• _Extracted text_
◆ ◆ ◆
Because sometimes you might get lucky, this time they might say yes.
Especially in Arizona, where snow passes on like doubt over lunch options.
We’d never stayed at Indian Gardens, a mere 4.5 miles from and 3k below the South Rim, but of all the quasi-frontcountry campgrounds within the NPS, the ones “hardcore” backpackers are likely to pass, this one was at the top of my list. Like so many glamour locations the hordes have long since rubbed off the aura. Which is not a good reason to not try to rediscover what it must have looked like before, and is a good reason to try to imagine it as it should be.
So when we drove up from Williams in an ebbing ground blizzard and walking into the Grand Canyon Backcountry office at 230 in the afternoon, I thought what the hell, and asked if they had a spot for the night halfway down the Bright Angel Trail. They did, we took it, and the snow abated just enough for a 20 minute packing job.
By the three mile rest house, 3 miles (duh) and 2000 feet below the rim the precipitation had stopped, and the sun was almost strong enough to melt the wet out of Little Bears toque.
◆ ◆ ◆
• _Data extract_
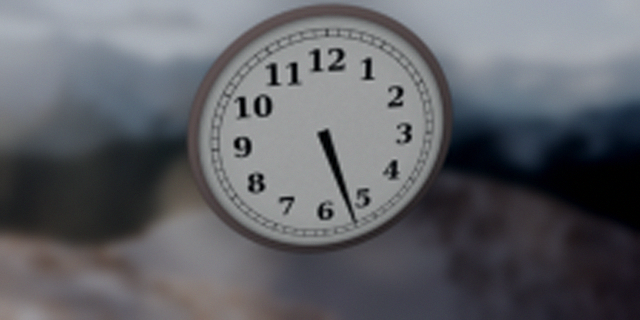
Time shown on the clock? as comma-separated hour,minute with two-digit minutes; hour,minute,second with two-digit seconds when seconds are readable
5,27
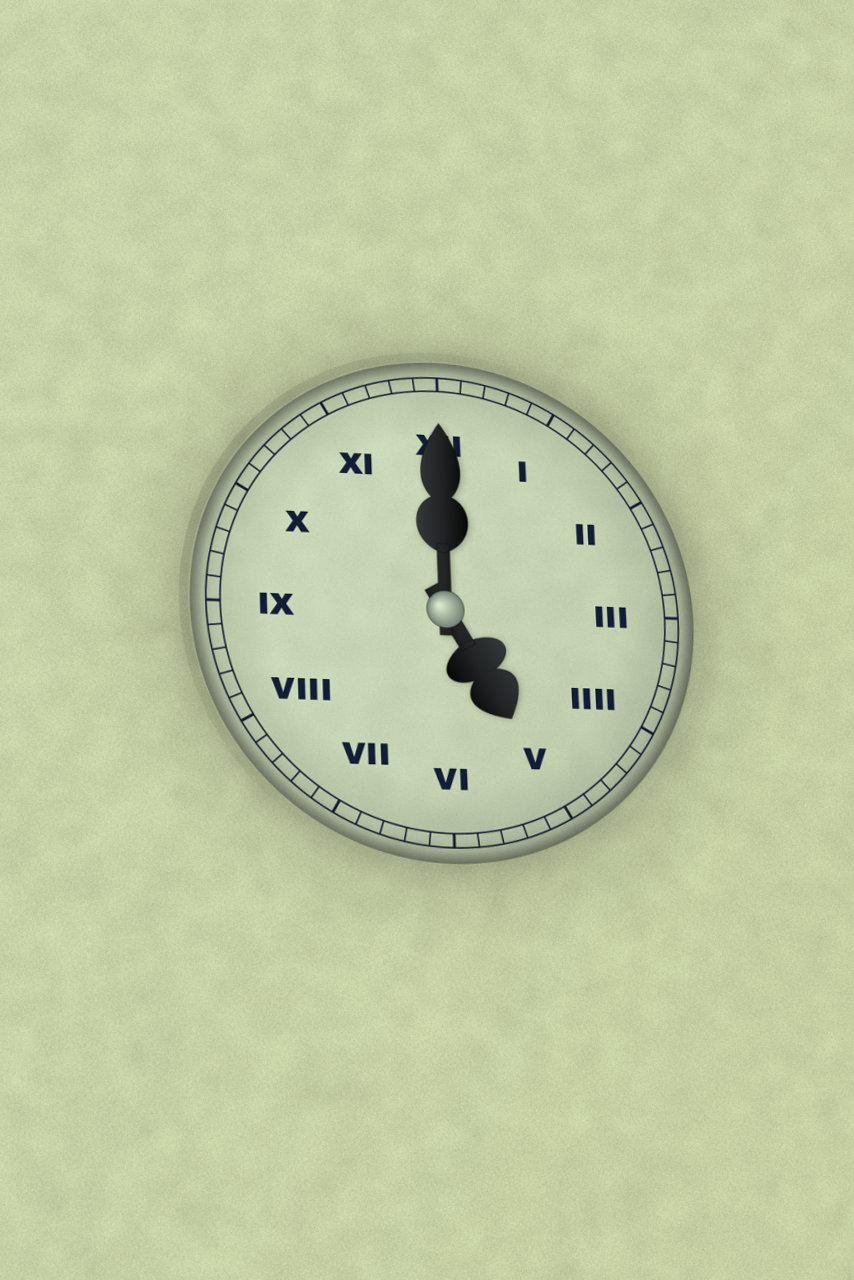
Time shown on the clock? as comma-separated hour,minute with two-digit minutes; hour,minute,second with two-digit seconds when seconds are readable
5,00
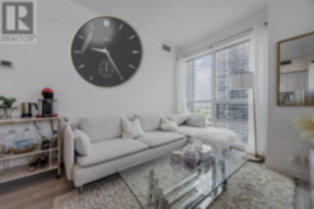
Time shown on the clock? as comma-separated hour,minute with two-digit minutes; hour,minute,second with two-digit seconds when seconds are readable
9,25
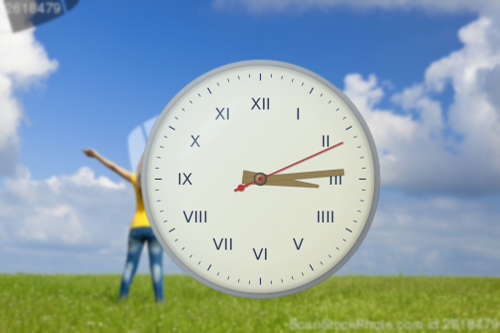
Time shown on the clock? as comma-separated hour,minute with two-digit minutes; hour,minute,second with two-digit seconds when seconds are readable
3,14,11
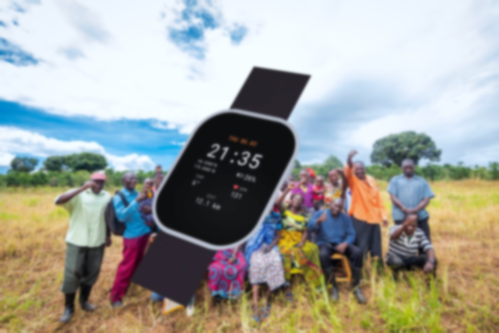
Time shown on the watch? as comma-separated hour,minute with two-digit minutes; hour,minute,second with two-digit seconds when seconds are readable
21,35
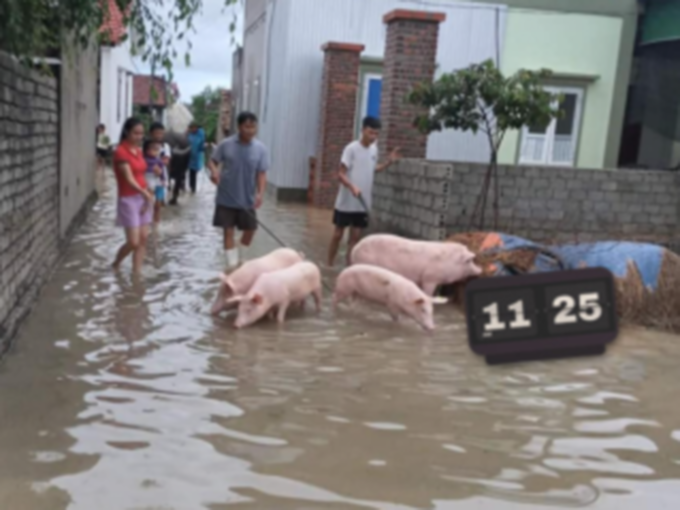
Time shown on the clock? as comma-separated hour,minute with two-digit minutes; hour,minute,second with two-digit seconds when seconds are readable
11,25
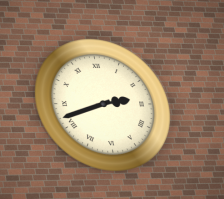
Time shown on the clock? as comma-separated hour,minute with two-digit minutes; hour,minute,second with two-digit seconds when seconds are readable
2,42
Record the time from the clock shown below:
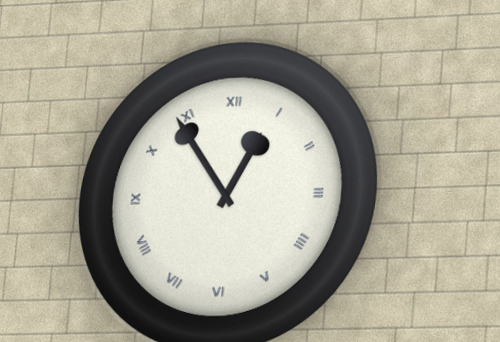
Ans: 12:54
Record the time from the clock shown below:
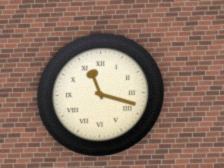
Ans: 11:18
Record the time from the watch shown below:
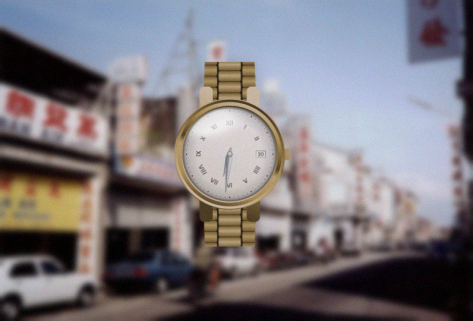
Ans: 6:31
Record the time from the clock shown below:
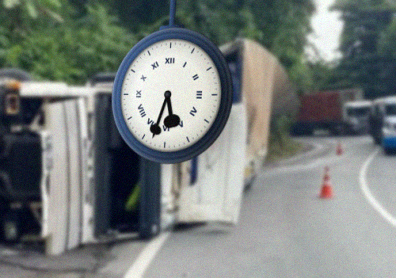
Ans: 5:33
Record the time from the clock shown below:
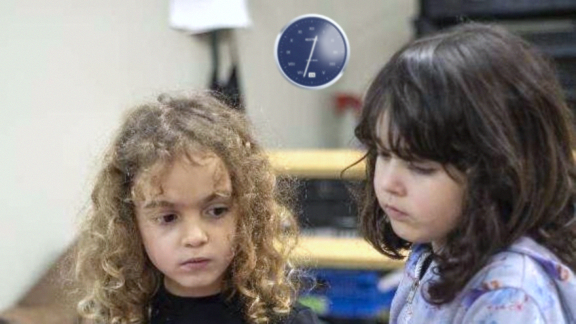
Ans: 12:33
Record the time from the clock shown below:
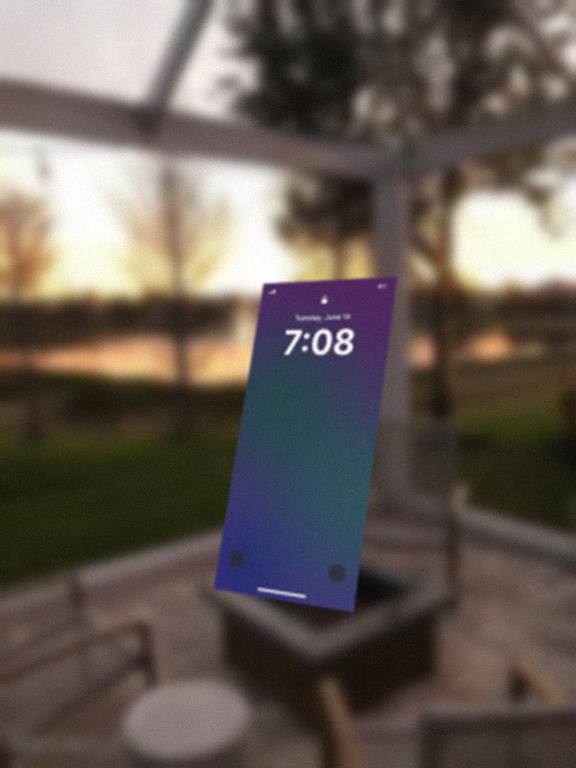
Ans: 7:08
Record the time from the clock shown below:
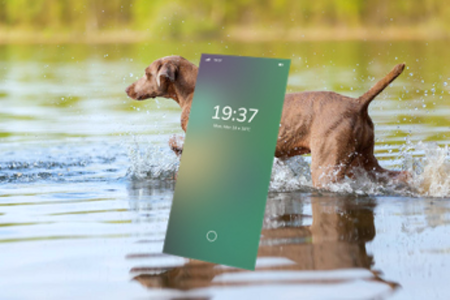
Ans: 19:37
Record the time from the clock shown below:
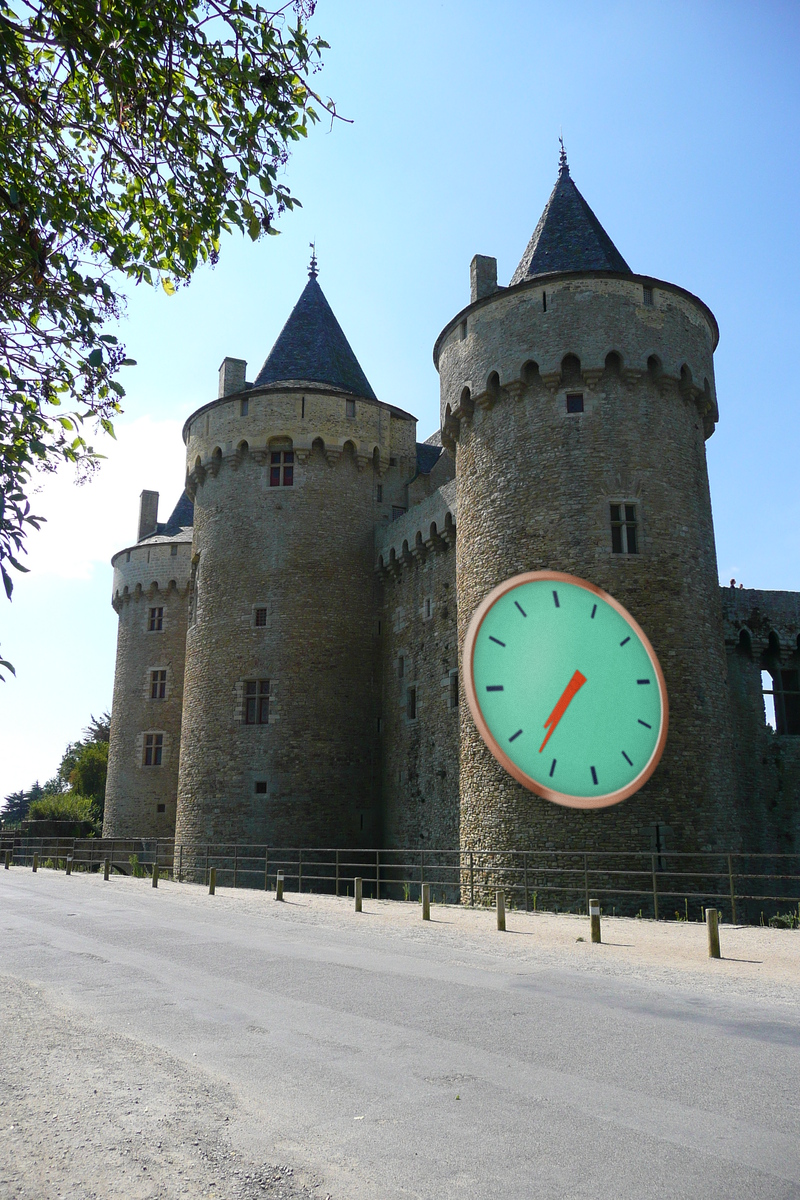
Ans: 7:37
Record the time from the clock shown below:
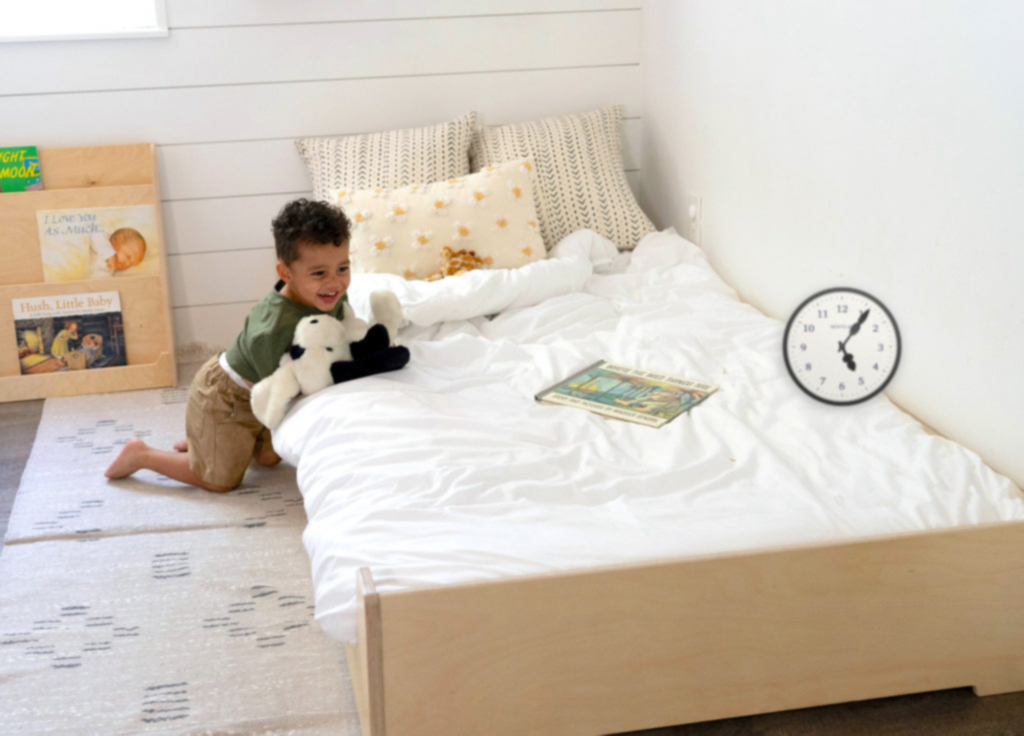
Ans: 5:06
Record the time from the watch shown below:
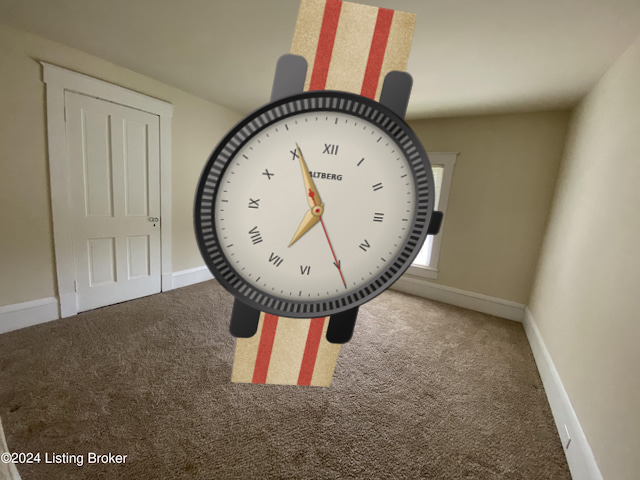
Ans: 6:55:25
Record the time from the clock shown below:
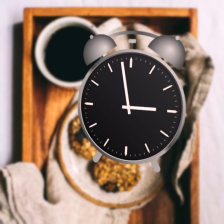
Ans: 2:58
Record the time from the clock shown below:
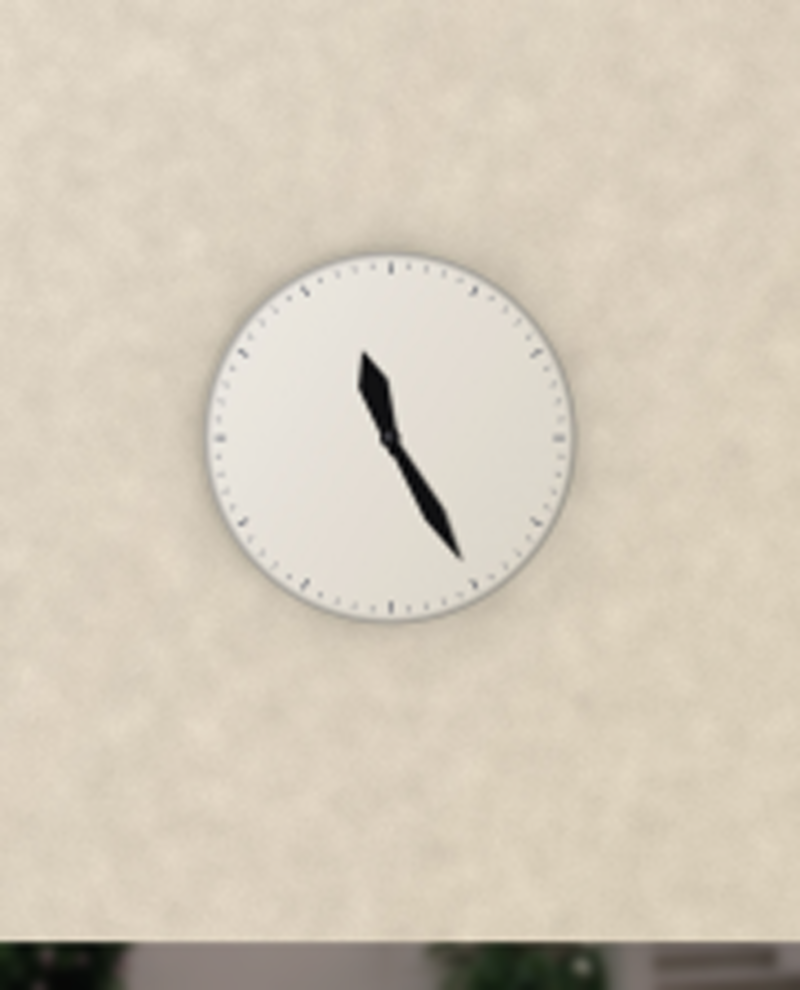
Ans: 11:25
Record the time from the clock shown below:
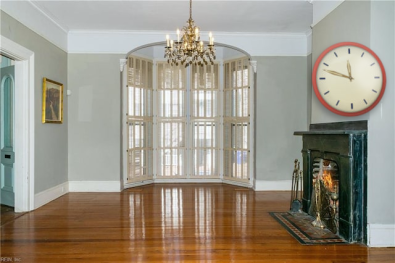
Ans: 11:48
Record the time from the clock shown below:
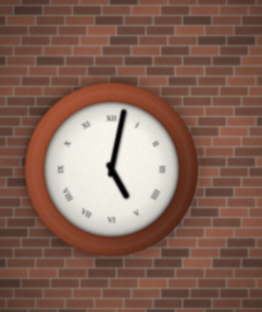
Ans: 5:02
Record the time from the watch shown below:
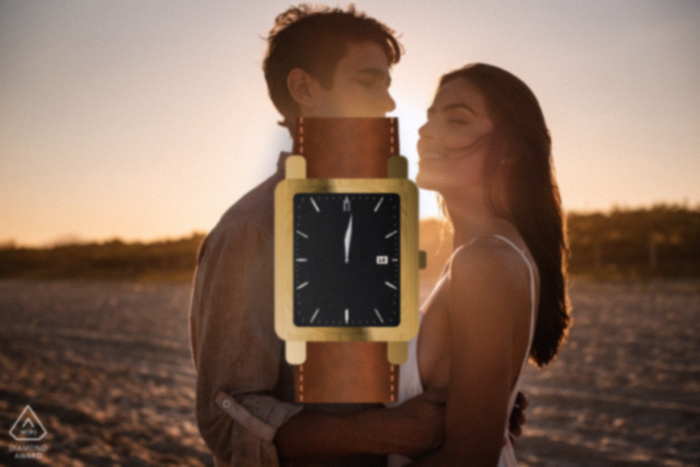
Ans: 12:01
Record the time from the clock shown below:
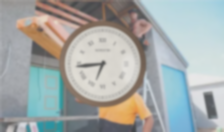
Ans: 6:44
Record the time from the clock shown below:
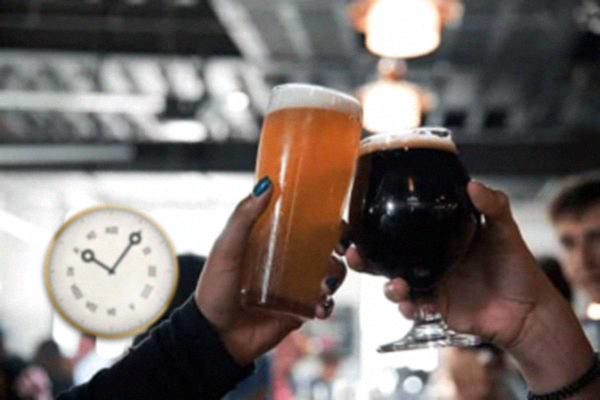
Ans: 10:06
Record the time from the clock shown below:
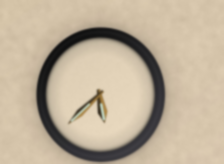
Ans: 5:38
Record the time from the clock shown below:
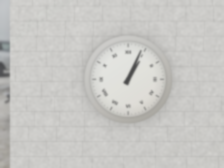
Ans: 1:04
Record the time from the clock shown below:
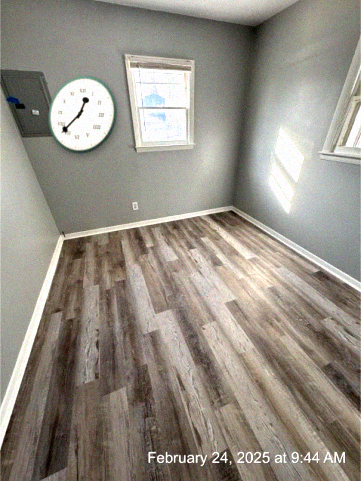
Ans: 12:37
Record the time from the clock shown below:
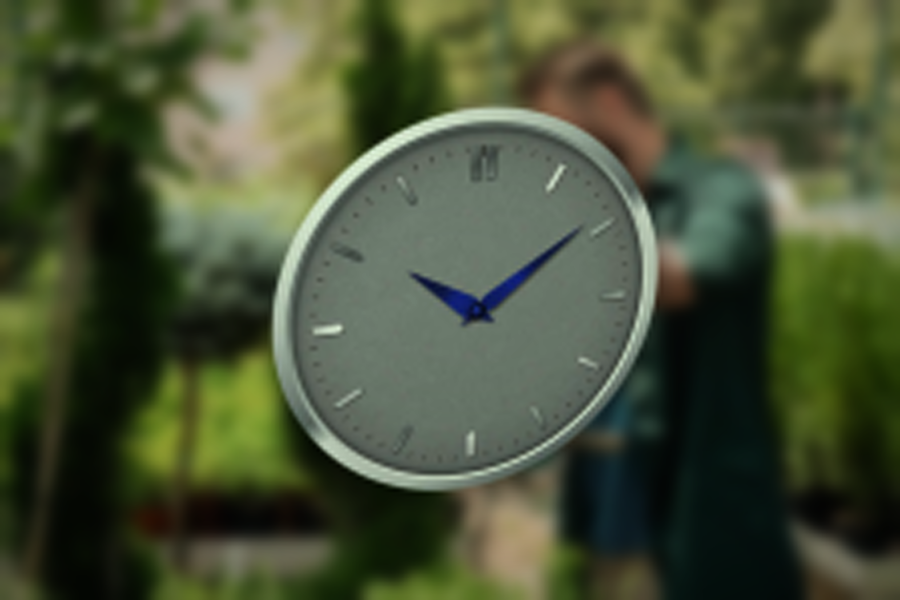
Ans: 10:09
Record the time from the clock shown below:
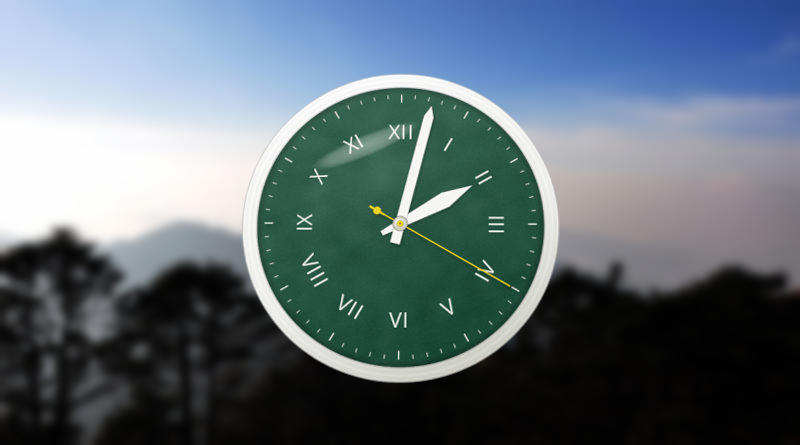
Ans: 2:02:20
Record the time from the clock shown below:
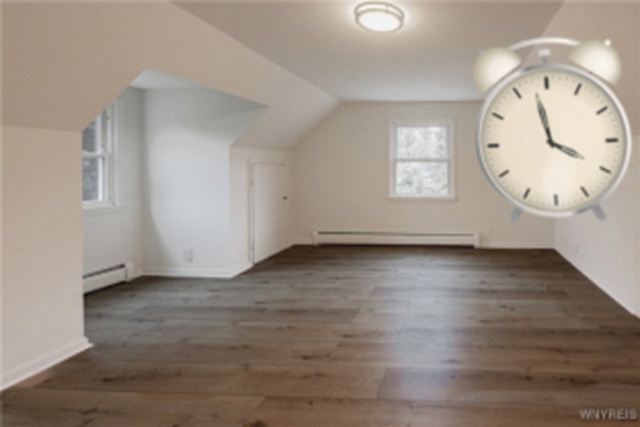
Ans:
◆ ◆ ◆
• _Problems to solve_
(a) From the Grand Canyon hiking account, give again the words from "Because sometimes you" up to and including "it should be.".
(b) List every number written with digits in the Grand Canyon hiking account, in the order they appear.

• _Solutions below_
(a)
Because sometimes you might get lucky, this time they might say yes.
Especially in Arizona, where snow passes on like doubt over lunch options.
We’d never stayed at Indian Gardens, a mere 4.5 miles from and 3k below the South Rim, but of all the quasi-frontcountry campgrounds within the NPS, the ones “hardcore” backpackers are likely to pass, this one was at the top of my list. Like so many glamour locations the hordes have long since rubbed off the aura. Which is not a good reason to not try to rediscover what it must have looked like before, and is a good reason to try to imagine it as it should be.

(b)
4.5
3k
230
20
3
2000